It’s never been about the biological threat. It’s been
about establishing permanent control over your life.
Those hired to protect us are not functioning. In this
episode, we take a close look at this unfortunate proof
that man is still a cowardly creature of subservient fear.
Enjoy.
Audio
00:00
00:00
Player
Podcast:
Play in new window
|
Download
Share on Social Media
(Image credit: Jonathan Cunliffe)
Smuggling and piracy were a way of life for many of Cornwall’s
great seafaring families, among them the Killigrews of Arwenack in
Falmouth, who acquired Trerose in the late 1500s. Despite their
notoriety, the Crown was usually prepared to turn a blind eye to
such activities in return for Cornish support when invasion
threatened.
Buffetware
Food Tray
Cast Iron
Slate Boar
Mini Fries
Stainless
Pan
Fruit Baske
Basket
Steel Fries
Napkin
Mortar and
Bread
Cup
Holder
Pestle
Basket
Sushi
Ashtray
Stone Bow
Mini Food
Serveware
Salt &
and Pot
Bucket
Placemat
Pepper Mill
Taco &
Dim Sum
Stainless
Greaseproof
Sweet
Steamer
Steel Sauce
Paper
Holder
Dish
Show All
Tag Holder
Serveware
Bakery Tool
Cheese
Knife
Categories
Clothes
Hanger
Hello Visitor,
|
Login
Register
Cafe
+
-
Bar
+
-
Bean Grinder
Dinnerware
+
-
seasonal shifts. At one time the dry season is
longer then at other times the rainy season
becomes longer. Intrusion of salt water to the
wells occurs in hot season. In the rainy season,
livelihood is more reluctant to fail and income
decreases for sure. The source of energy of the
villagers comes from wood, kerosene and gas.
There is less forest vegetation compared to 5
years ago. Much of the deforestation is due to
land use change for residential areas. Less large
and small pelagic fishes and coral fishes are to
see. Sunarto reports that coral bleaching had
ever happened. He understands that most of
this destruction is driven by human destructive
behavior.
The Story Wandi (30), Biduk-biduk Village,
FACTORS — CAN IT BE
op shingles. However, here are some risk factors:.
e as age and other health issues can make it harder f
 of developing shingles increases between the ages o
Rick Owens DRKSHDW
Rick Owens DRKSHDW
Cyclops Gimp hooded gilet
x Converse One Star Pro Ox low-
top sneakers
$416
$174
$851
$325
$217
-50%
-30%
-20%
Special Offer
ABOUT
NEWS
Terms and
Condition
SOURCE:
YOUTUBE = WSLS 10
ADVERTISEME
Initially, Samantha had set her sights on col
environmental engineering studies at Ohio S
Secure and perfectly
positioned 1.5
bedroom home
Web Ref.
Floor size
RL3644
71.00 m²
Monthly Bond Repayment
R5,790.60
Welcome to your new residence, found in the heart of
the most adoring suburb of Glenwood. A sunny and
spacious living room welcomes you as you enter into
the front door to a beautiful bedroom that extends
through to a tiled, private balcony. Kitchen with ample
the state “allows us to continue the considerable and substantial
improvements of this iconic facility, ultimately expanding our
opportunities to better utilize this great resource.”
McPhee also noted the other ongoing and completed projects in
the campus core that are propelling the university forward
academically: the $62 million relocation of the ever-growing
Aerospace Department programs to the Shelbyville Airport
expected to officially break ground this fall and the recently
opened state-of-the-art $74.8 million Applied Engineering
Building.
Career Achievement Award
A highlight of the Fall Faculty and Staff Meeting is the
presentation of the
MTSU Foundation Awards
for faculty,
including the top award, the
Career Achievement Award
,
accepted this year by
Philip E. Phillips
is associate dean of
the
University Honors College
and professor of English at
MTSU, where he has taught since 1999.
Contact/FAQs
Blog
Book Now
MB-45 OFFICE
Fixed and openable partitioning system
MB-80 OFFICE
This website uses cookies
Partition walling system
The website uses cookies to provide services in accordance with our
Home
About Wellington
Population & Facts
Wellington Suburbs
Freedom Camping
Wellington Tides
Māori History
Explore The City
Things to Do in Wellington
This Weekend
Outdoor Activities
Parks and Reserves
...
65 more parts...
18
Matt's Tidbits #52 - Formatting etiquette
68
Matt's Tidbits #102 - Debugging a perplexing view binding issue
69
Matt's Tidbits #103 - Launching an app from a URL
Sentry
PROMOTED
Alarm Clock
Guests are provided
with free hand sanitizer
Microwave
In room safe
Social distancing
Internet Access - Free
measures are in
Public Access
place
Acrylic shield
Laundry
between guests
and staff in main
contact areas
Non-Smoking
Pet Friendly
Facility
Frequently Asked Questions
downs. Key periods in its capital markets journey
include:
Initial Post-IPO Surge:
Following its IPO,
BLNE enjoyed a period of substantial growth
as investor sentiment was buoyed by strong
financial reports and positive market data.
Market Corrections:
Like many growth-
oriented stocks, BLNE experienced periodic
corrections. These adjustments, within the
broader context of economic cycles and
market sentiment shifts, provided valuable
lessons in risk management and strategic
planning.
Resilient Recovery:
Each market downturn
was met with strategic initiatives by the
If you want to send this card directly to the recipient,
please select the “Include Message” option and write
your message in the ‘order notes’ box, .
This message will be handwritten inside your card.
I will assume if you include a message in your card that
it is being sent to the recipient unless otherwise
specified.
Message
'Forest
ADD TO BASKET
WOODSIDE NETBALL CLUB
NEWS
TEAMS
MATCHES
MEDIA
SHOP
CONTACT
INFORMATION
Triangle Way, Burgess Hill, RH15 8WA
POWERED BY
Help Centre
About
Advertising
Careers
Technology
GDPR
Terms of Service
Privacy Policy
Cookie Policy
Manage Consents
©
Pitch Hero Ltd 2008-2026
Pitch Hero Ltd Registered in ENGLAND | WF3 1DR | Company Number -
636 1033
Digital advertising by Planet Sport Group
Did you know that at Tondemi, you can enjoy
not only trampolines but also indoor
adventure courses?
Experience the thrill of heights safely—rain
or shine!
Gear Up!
..........
Return the records given above in their entirety, word for word.

Exercise output =
It’s never been about the biological threat. It’s been
about establishing permanent control over your life.
Those hired to protect us are not functioning. In this
episode, we take a close look at this unfortunate proof
that man is still a cowardly creature of subservient fear.
Enjoy.
Audio
00:00
00:00
Player
Podcast:
Play in new window
|
Download
Share on Social Media
(Image credit: Jonathan Cunliffe)
Smuggling and piracy were a way of life for many of Cornwall’s
great seafaring families, among them the Killigrews of Arwenack in
Falmouth, who acquired Trerose in the late 1500s. Despite their
notoriety, the Crown was usually prepared to turn a blind eye to
such activities in return for Cornish support when invasion
threatened.
Buffetware
Food Tray
Cast Iron
Slate Boar
Mini Fries
Stainless
Pan
Fruit Baske
Basket
Steel Fries
Napkin
Mortar and
Bread
Cup
Holder
Pestle
Basket
Sushi
Ashtray
Stone Bow
Mini Food
Serveware
Salt &
and Pot
Bucket
Placemat
Pepper Mill
Taco &
Dim Sum
Stainless
Greaseproof
Sweet
Steamer
Steel Sauce
Paper
Holder
Dish
Show All
Tag Holder
Serveware
Bakery Tool
Cheese
Knife
Categories
Clothes
Hanger
Hello Visitor,
|
Login
Register
Cafe
+
-
Bar
+
-
Bean Grinder
Dinnerware
+
-
seasonal shifts. At one time the dry season is
longer then at other times the rainy season
becomes longer. Intrusion of salt water to the
wells occurs in hot season. In the rainy season,
livelihood is more reluctant to fail and income
decreases for sure. The source of energy of the
villagers comes from wood, kerosene and gas.
There is less forest vegetation compared to 5
years ago. Much of the deforestation is due to
land use change for residential areas. Less large
and small pelagic fishes and coral fishes are to
see. Sunarto reports that coral bleaching had
ever happened. He understands that most of
this destruction is driven by human destructive
behavior.
The Story Wandi (30), Biduk-biduk Village,
FACTORS — CAN IT BE
op shingles. However, here are some risk factors:.
e as age and other health issues can make it harder f
 of developing shingles increases between the ages o
Rick Owens DRKSHDW
Rick Owens DRKSHDW
Cyclops Gimp hooded gilet
x Converse One Star Pro Ox low-
top sneakers
$416
$174
$851
$325
$217
-50%
-30%
-20%
Special Offer
ABOUT
NEWS
Terms and
Condition
SOURCE:
YOUTUBE = WSLS 10
ADVERTISEME
Initially, Samantha had set her sights on col
environmental engineering studies at Ohio S
Secure and perfectly
positioned 1.5
bedroom home
Web Ref.
Floor size
RL3644
71.00 m²
Monthly Bond Repayment
R5,790.60
Welcome to your new residence, found in the heart of
the most adoring suburb of Glenwood. A sunny and
spacious living room welcomes you as you enter into
the front door to a beautiful bedroom that extends
through to a tiled, private balcony. Kitchen with ample
the state “allows us to continue the considerable and substantial
improvements of this iconic facility, ultimately expanding our
opportunities to better utilize this great resource.”
McPhee also noted the other ongoing and completed projects in
the campus core that are propelling the university forward
academically: the $62 million relocation of the ever-growing
Aerospace Department programs to the Shelbyville Airport
expected to officially break ground this fall and the recently
opened state-of-the-art $74.8 million Applied Engineering
Building.
Career Achievement Award
A highlight of the Fall Faculty and Staff Meeting is the
presentation of the
MTSU Foundation Awards
for faculty,
including the top award, the
Career Achievement Award
,
accepted this year by
Philip E. Phillips
is associate dean of
the
University Honors College
and professor of English at
MTSU, where he has taught since 1999.
Contact/FAQs
Blog
Book Now
MB-45 OFFICE
Fixed and openable partitioning system
MB-80 OFFICE
This website uses cookies
Partition walling system
The website uses cookies to provide services in accordance with our
Home
About Wellington
Population & Facts
Wellington Suburbs
Freedom Camping
Wellington Tides
Māori History
Explore The City
Things to Do in Wellington
This Weekend
Outdoor Activities
Parks and Reserves
...
65 more parts...
18
Matt's Tidbits #52 - Formatting etiquette
68
Matt's Tidbits #102 - Debugging a perplexing view binding issue
69
Matt's Tidbits #103 - Launching an app from a URL
Sentry
PROMOTED
Alarm Clock
Guests are provided
with free hand sanitizer
Microwave
In room safe
Social distancing
Internet Access - Free
measures are in
Public Access
place
Acrylic shield
Laundry
between guests
and staff in main
contact areas
Non-Smoking
Pet Friendly
Facility
Frequently Asked Questions
downs. Key periods in its capital markets journey
include:
Initial Post-IPO Surge:
Following its IPO,
BLNE enjoyed a period of substantial growth
as investor sentiment was buoyed by strong
financial reports and positive market data.
Market Corrections:
Like many growth-
oriented stocks, BLNE experienced periodic
corrections. These adjustments, within the
broader context of economic cycles and
market sentiment shifts, provided valuable
lessons in risk management and strategic
planning.
Resilient Recovery:
Each market downturn
was met with strategic initiatives by the
If you want to send this card directly to the recipient,
please select the “Include Message” option and write
your message in the ‘order notes’ box, .
This message will be handwritten inside your card.
I will assume if you include a message in your card that
it is being sent to the recipient unless otherwise
specified.
Message
'Forest
ADD TO BASKET
WOODSIDE NETBALL CLUB
NEWS
TEAMS
MATCHES
MEDIA
SHOP
CONTACT
INFORMATION
Triangle Way, Burgess Hill, RH15 8WA
POWERED BY
Help Centre
About
Advertising
Careers
Technology
GDPR
Terms of Service
Privacy Policy
Cookie Policy
Manage Consents
©
Pitch Hero Ltd 2008-2026
Pitch Hero Ltd Registered in ENGLAND | WF3 1DR | Company Number -
636 1033
Digital advertising by Planet Sport Group
Did you know that at Tondemi, you can enjoy
not only trampolines but also indoor
adventure courses?
Experience the thrill of heights safely—rain
or shine!
Gear Up!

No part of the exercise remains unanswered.